В роке вы можете наблюдать то же самое у таких групп, как Swans и Sonic Youth, в их самых экстремальных вещах; у Skullflower, у японцев вроде Кейдзи Хаино. Все предельно абстрактно и без примесей. Они используют классические рок-инструменты — гитару, бас, барабаны, голос, — но результат совсем не похож на привычный рок. Это новизна не за счет технологии, а за счет экстремальности, техники, переизобретения инструментов. То есть все эти стадии в равной степени относятся и к року, и к электронике. Возможно, это и есть конец жанровой музыки, когда в какой-то момент логика выводит ее за пределы того, что делало ее привлекательной. Она превращается в звуки для меньшинства.

Кейдзи Хаино

Кейдзи Хаино

— Вы писали, что в электронной танцевальной музыке 90-х было ясное ощущение текущего момента, в котором было также заложено будущее. Вы видите что-то подобное в современной электронике? Кажется, сейчас она популярнее, чем когда-либо, в ней есть ощущение какого-то воодушевления.
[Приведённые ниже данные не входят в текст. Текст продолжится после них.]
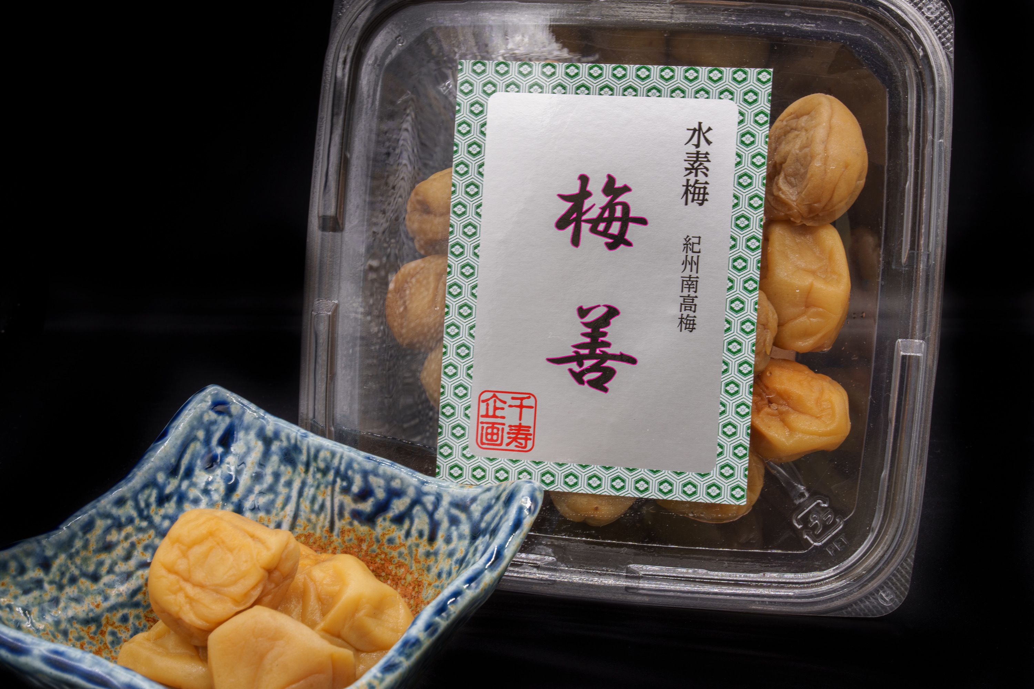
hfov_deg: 38.2
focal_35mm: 52
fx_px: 1493
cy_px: 344
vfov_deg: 26.0
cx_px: 517
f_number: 20
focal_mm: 52
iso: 50
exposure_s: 1
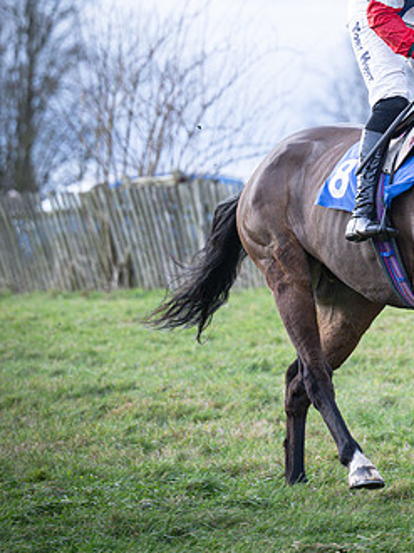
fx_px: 6323
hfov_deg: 3.7
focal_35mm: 396
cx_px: 572
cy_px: 112
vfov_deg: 5.0
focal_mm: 140
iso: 800
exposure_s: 1/800
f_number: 4
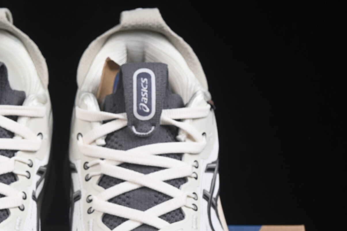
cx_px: 60
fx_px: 1532
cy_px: 240
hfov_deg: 12.9
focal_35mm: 159
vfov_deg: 8.6
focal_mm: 50
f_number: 8
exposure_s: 1/80
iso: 160
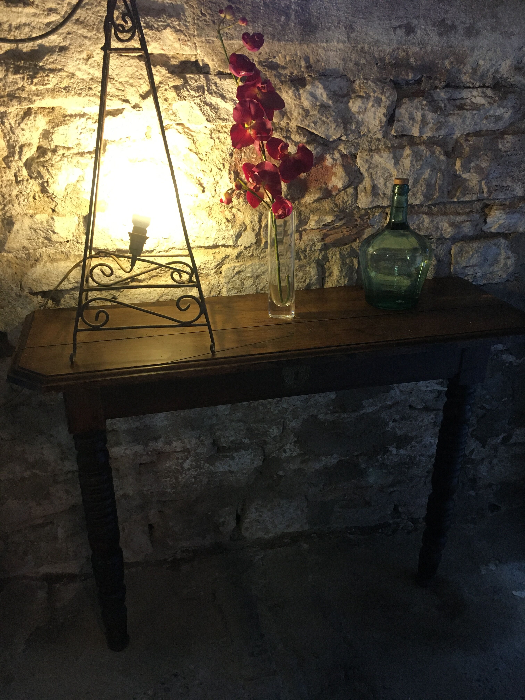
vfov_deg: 61.7
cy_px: 350
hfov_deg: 48.2
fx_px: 586
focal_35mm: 29
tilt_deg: -24.2
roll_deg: -1.8
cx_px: 262
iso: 200
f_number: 2.2
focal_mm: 4.15
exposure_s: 1/33
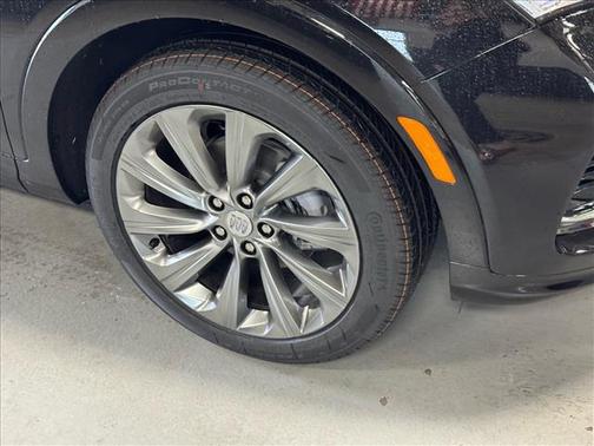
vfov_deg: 30.3
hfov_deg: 39.7
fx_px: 824
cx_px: 297
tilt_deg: -34.1
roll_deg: -3.9
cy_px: 223
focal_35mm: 48
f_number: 1.78
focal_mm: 6.76
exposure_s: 1/40
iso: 200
— Есть ощущение, что она популярнее. Она в этом смысле полна энергии, особенно в Америке, но она не развивается, как это было в 90-е. Электронная музыка все еще создается по шаблонам 90-х, только сейчас в ней больше деталей, гладкости и лоска. Если сравнить хаус-трек из 90-х с современным, вы заметите, что первый будет звучать дешевле и скуднее, в то время как фундаментально их ритм будет идентичным. В современной записи будет цифровая яркость, напоминающая что-то вроде высокого разрешения. А еще довольно плоский саунд: раньше электронный саунд был глубоким и просторным, сейчас же он как будто сделан специально для компьютерных колонок.
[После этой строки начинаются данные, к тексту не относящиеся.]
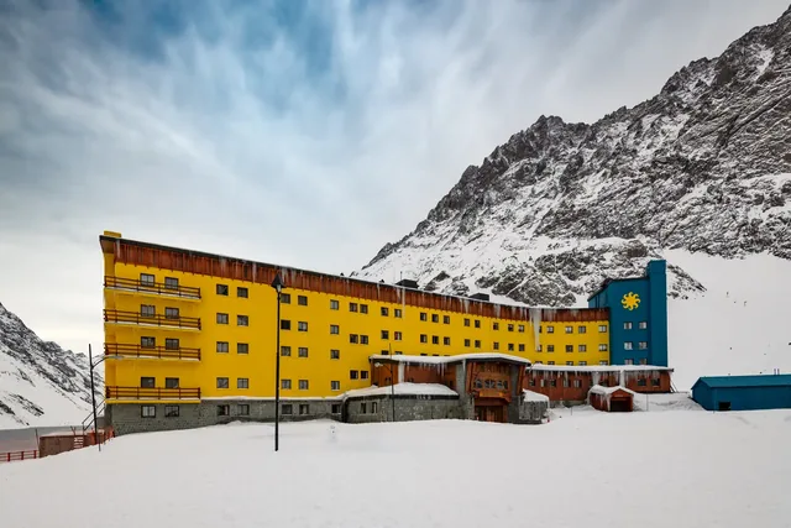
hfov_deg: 96.7
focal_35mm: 16
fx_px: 352
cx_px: 396
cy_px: 264
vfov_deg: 73.8
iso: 100
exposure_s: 1/320
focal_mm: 16
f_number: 9
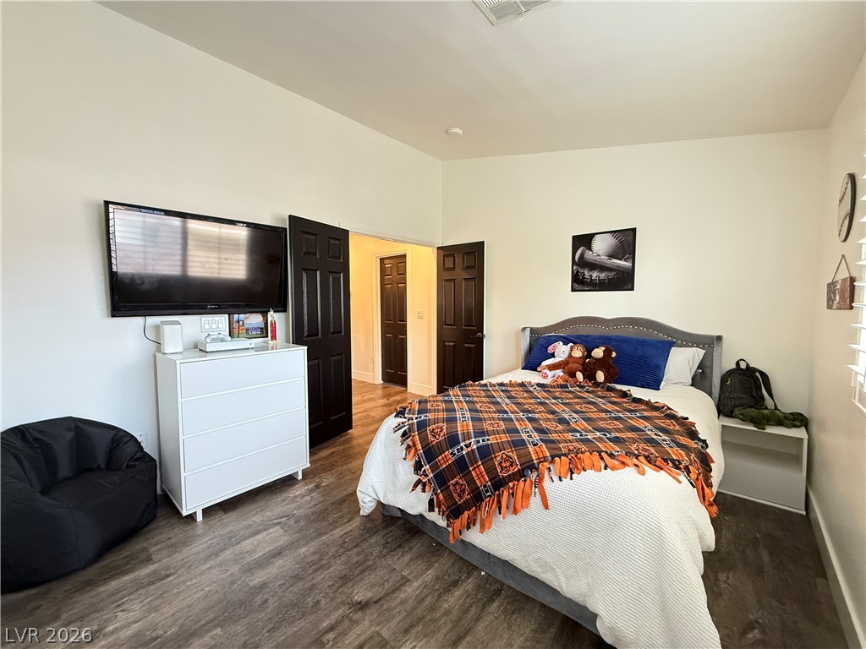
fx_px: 350
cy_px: 324
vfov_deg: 85.7
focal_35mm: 14
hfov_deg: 102.1
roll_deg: +0.0
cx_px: 433
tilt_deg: -3.4
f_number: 2.2
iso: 640
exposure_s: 1/60
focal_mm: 2.22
В какой-то момент вы узнаете, что рэперы, которые рассказывают о наркотиках и стволах, на самом деле окончили университеты и не имеют ничего общего с этим бэкграундом

Сегодня танцевальная музыка не направлена в будущее — она рассказывает о ярком, бурном настоящем, а в 90-е вы чувствовали себя частью меньшинства, которое уже перешло в будущее. Она не была музыкой большинства даже в Англии, для большинства это был слишком необычный образ жизни. Сама музыка была настолько абстрактной, что казалась постгуманистической. Часто песни отсылали к будущему. Например, у Noise Factory был трек «Futuroid», в котором пелось: «We bring you the future, the future, the future». Будущее было повсюду, даже в именах музыкантов. Сегодня танцевальная музыка отсылает только к настоящему, в ней нет этого чувства «мы люди из завтра».

— Многие теоретики связывают этот факт с состоянием современной глобальной экономики: с непрерывным обновлением продуктов, которое увеличивает прибыли, и отсутствием фундаментальных изменений из-за страха перед рисками. Это может быть, по-вашему, причиной, из-за которой мы не стремимся в будущее, как это было в XX веке?
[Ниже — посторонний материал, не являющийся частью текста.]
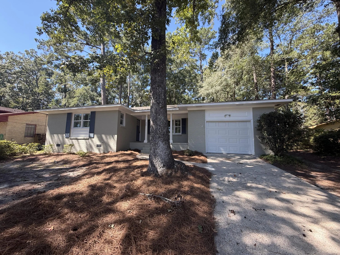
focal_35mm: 14
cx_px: 170
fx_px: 138
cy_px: 128
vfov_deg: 85.7
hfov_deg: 102.1
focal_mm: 2.22
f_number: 2.2
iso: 50
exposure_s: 1/274
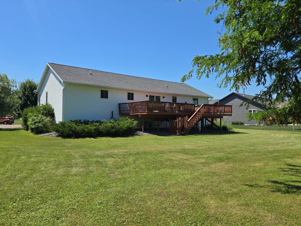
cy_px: 110
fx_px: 209
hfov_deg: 71.6
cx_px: 146
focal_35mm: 24
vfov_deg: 56.8
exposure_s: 1/761
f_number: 1.7
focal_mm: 6.3
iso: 12
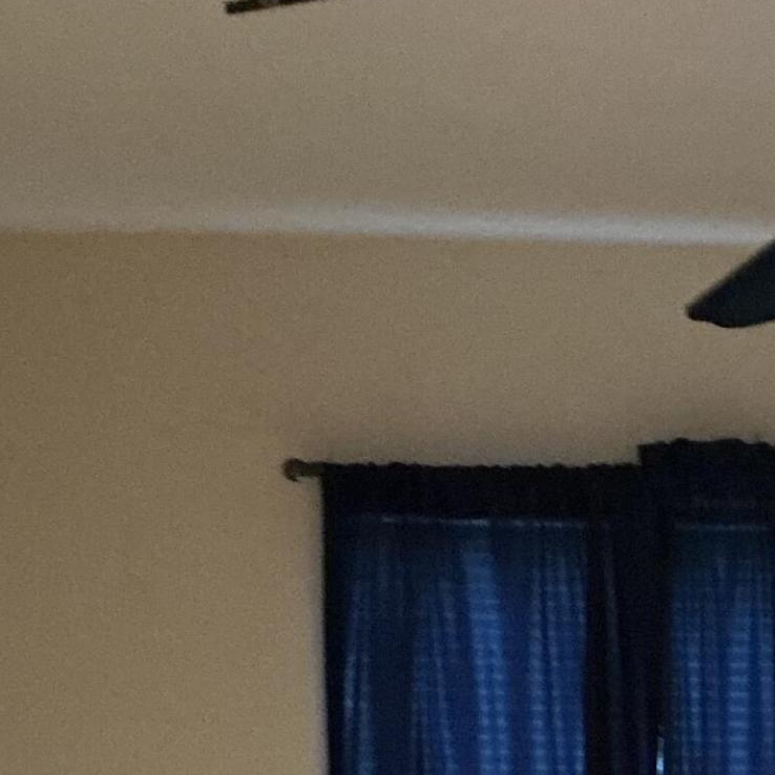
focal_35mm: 100
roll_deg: +0.3
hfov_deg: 16.2
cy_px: 986
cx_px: 1084
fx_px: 2533
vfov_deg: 16.5
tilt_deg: -4.5
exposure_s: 1/17
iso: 500
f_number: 1.8
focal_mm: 3
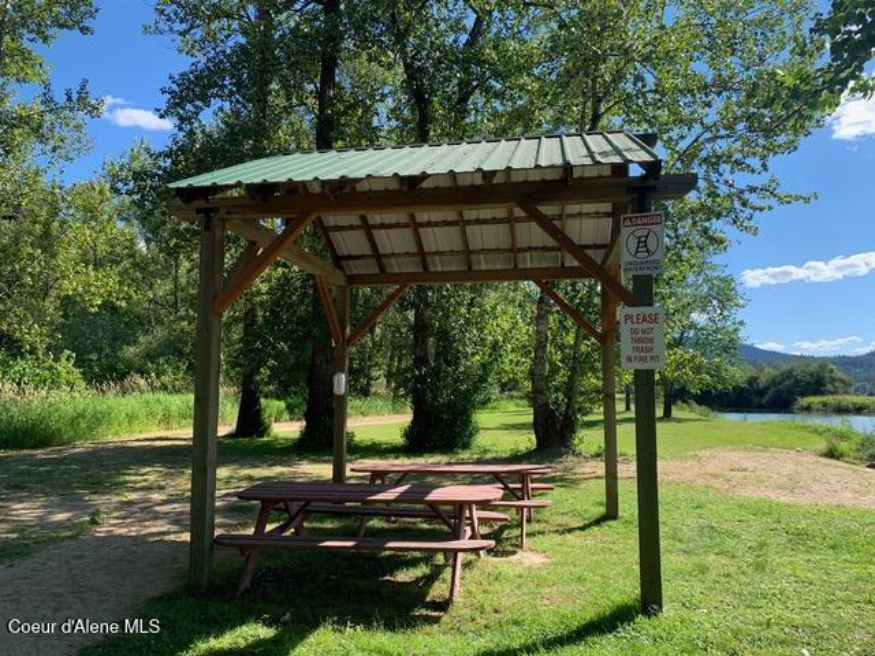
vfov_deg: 53.1
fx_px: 657
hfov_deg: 67.3
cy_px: 328
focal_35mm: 26
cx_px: 438
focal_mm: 4.25
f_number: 1.8
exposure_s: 1/759
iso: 25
— У этих двух явлений точно есть нечто общее. В танцевальной музыке мы повсеместно видим небольшие изменения, когда фундаментально все остается прежним (хотя в данном случае это отчасти связано с функциональностью: тебе нужен определенный темп, потому что он оптимален для танца). Сложно сказать, почему темп инноваций замедлился. Аудитория стала консервативнее, лейблы тоже. Когда сложно зарабатывать, люди становятся настороженнее — и новых идей не появляется. Думаю, да, какая-то связь со всеми этими экономическими процессами должна быть. Сегодня многие с опаской смотрят в будущее из-за задолженностей по кредитам, взятым на образование, и отсутствия хороших рабочих мест. Есть общее нежелание рисковать.

— Читая «Ретроманию», можно легко проследить, как музыкальные записи превращаются в артефакты, а поп-музыка — в музей, собрание мертвых вещей вне времени. Вы производите впечатление настоящего модерниста, приверженца этого нарратива. Вы могли бы смириться с мыслью, что магистрального обновления в поп-музыке больше не будет и теперь придется иметь дело с фрагментами и отношениями (в книге вы даже ссылаетесь на Николя Буррио)?

— Я написал об этом в статье о Дэвиде Тупе «We’re All David Toop Now» через два года после того, как вышла «Ретромания». Там говорится о том, как коллекция пластинок разрастается и в какой-то момент превращается в частный музей музыки, которая становится деконтекстуализированной. Главная идея в том, что сегодня мы все стали Дэвидом Тупом. Теперь даже не нужно покупать пластинку, все есть в интернете. Таким образом, не только время распадается, но и пространство. Иногда старые идеи, помещенные в другие контексты, могут порождать что-то новое. Кажется, у меня уже давно не было ощущения, что передо мной открывается новый мир. Но вещи, которые воодушевляют, все-таки попадаются. Часто это связано с тем, как какой-то музыкант отчаянно пытается сделать то, чего никто до него не делал. В книге я различаю новизну и оригинальность. Оригинальность больше связана с индивидуальностью, новизна — с технологиями.

Люди ведь не глупы и не то чтобы все внезапно поглупели. Многие пытаются делать что-то новое, просто сейчас это делать все сложнее. То, что с какого-то момента стало принято оправдывать пастиш и копирование, — это проблема. Стало нормой выставлять напоказ все, что на тебя повлияло. Я рос во времена больших прорывов, и мне, конечно, не хотелось бы, чтобы настоящее было всего лишь новым старым. Но, возможно, искать теперь нужно не в музыке. Среди того, что я хотел бы добавить в «Ретроманию», — еще одна глава в конце (нечто вроде четвертого акта), в которой бы перечислялись признаки надежды, доводы в пользу того, что не все так плохо. Нужно отыскать людей, которые верят, что можно найти что-то новое. Например, из числа тех, кто занимается взаимодействием между аудиальным и визуальным. Мне бы хотелось это сделать. Отчасти из-за того, что это позволит мне отбиваться от критики в свой адрес, для которой я — депрессивный мужчина средних лет.